Besok, Satu Warga Sidomulyo yang Reaktif akan Diambil Swab

( kata)
Besok, Satu Warga Sidomulyo yang Reaktif akan Diambil Swab
Ilustrasi. Medcom.id


Kalianda (Lampost.co) -- Satu warga Sidomulyo, Lampung Selatan, akan diambil swab untuk diperiksa polymerase chain reaction (PCR) karena berdasarkan hasil rapid test dinyatakan reaktif. Rapid test terhadap 151 warga Sidomulyo yang memiliki kontak erat dengan calon bupati Lamsel Antoni Imam dengan hasil 150 orang nonreaktif.

"Ya, rapid test dilakukan terhadap 151 orang warga SIdomulyo dengan hasil 150 orang nonreaktif dan ada satu orang.

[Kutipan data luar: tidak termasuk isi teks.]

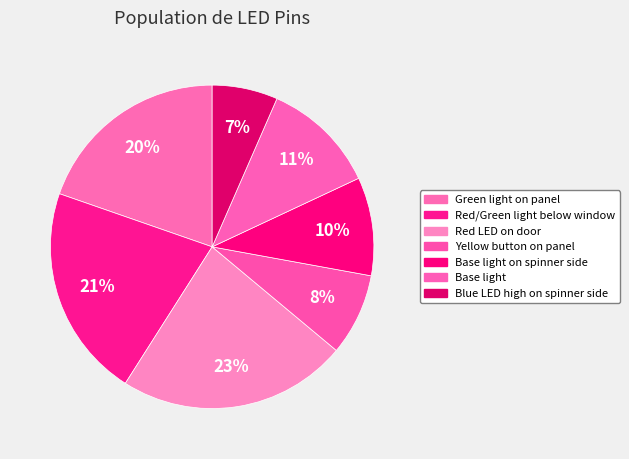

Between Base light on spinner side and Base light, which is larger?

Base light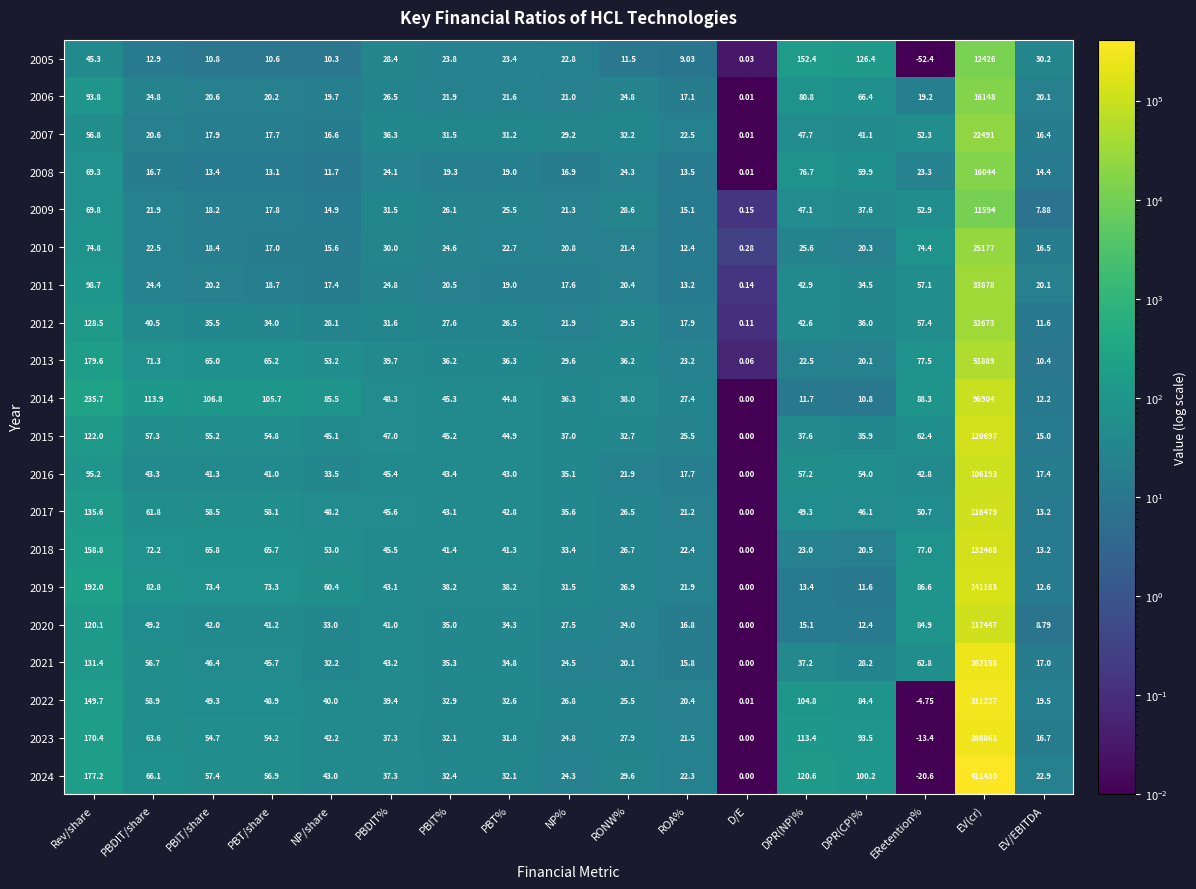

At which label is 2007 closest to 11245?

Rev/share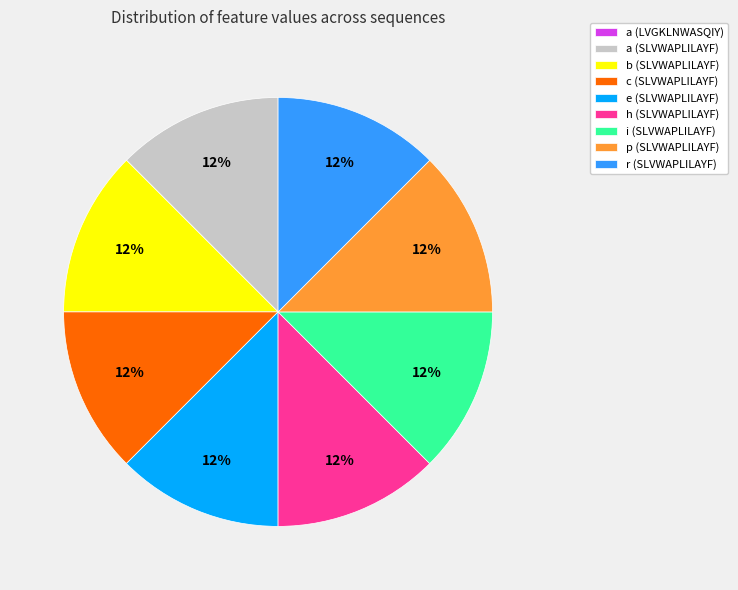

Approximately how many times larger is the value at r (SLVWAPLILAYF) compared to c (SLVWAPLILAYF)?

1.0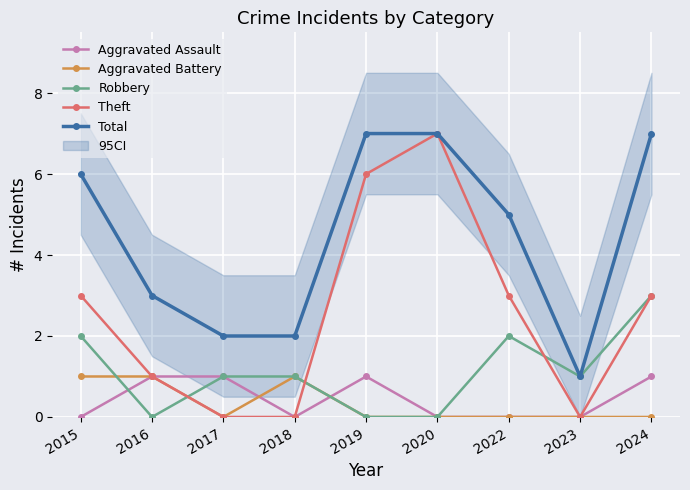

Where is the first local minimum for Aggravated Battery?

2017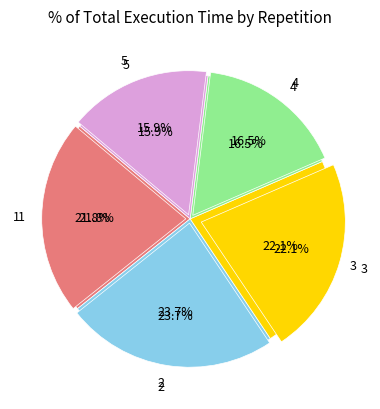

To the nearest percent, what is the difference between the 5 and 3 slice percentages?

6%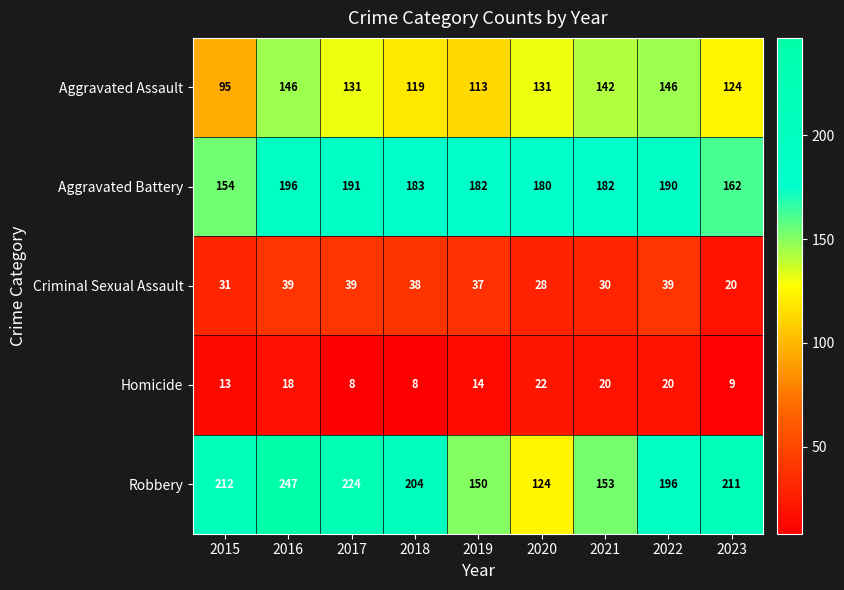

At how many categories does at least one series exceed 124?

9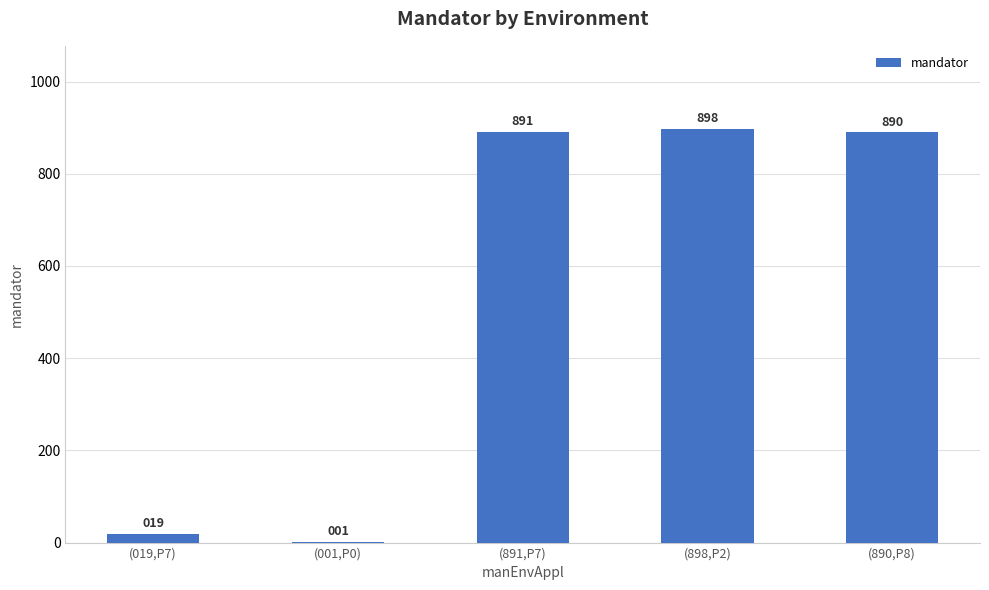

Reading left to right, transcribe all the data shown in this chart.

19	1	891	898	890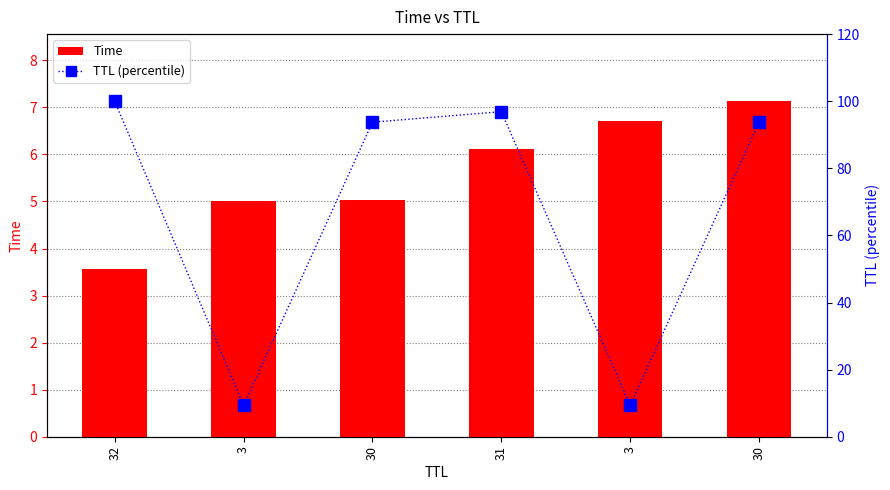

What is the difference between the highest and lowest values at 3?

4.4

Untuk satu orang yang reaktif akan diambil swab untuk diperiksa PCR," ujar Juru Bicara Tim Gugus Tugas Penanganan Covid -19 Lampung Selatan Jimmy Banggas Hutapea, Senin, 7 September 2020.

Kepala DInas Kesehatan Lamsel itu menambahkan pemeriksaan terhadap satu warga Sidomulyo itu rencananya dilakukan pada Selasa, 8 September 2020. "Rencana besok akan diambil swab terhadap warga Sidomulyo yang dinyatakan reaktif dari hasil rapid test," katanya.

Sebelumnya, diberitakan Lampost.co, 151 warga Kecamatan Sidomulyo, Lampung Selatan, menjalani rapid test massal di GSG Bethik Hati, kecamatan setempat, Senin, 7 September 2020. Pasalnya, berdasarkan tracing mereka pernah kontak langsung dengan bakal calon wakil bupati Lampung Selatan Antoni Imam, yang sebelumnya dinyatakan positif Covid-19.   

Berita terkait: 151 Warga Sidomulyo Kontak Erat Antoni Jalani Rapid Test

Kepala Puskesmas Rawat Inap Sidomulyo Rocky Sihombing menjelaskan pelaksanaan rapid test massal dilakukan berdasarkan tracing terhadap warga yang kontak langsung dengan pasien positif dan dilakukan pihaknya dibantu Dinas Kesehatan Lampung Selatan. "Sejak pagi warga sudah lakukan rapid test," ujarnya. 

Setelah menjalani rapid test, kata Rocky, hasilnya akan disampaikan ke Satgas Penanganan Covid-19  Lampung Selatan untuk ditindaklanjuti.  "Apabila reaktif akan dilanjutkan dengan test swab," ujarnya. 

Camat Sidomulyo Rendy Eko Supriyanto meminta masyarakat tetap tenang dan mengikuti rapid test, jika dalam waktu sepekan terakhir ada kontak langsung dengan Antoni Imam.  "Masyarakat jangan panik, rapid test tidak dipungut biaya," ujarnya. 

Mantan Sekretaris Camat Tanjungbintang mengimbau masyarakat patuhi protokol kesehatan dengan menggunakan masker, jaga jarak, dan cuci tangan dengan sabun. "Ini merupakan pencegahan Covid-19," katanya. 

Sementara itu Kepala Bidang Penanggulangan Penyakit Menular Dinas Kesehatan Lampung Selatan Kristi Endarwati menegaskan hasil rapid test akan disampaikan ke Satgas Penanganan Covid-19 Lampung Selatan. 

"Saya tidak bisa memberi tahu hasil rapid test, nanti biar juru bicara yang menyampaikan," kata dia.